*** Opening of Material supplied ***

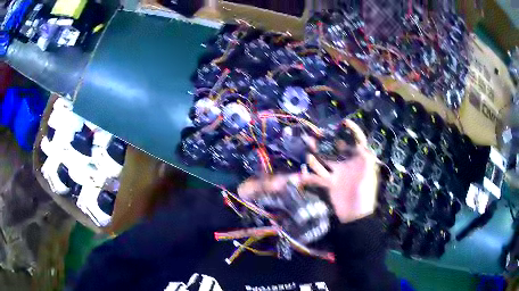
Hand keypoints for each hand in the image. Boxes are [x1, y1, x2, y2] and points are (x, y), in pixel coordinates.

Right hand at [237, 120, 378, 223]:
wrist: (355, 217)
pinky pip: (317, 177)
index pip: (358, 142)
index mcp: (359, 161)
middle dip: (327, 141)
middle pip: (336, 149)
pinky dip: (309, 176)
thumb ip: (366, 158)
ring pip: (324, 161)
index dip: (353, 131)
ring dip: (315, 155)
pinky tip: (301, 174)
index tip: (344, 122)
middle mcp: (347, 164)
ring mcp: (337, 173)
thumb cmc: (364, 195)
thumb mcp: (369, 176)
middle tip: (316, 134)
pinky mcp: (328, 183)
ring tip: (307, 149)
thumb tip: (362, 144)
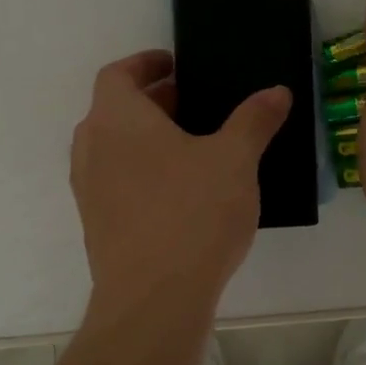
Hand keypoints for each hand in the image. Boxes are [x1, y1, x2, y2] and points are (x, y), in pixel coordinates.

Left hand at [71, 50, 291, 319]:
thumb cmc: (192, 213)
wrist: (152, 301)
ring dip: (146, 138)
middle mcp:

*** Close of Material supplied ***

→ **Work to be completed**: Counting only lines that hold "middle", report how many there are in the records above, as a bare number.

→ **Exercise solution**: 5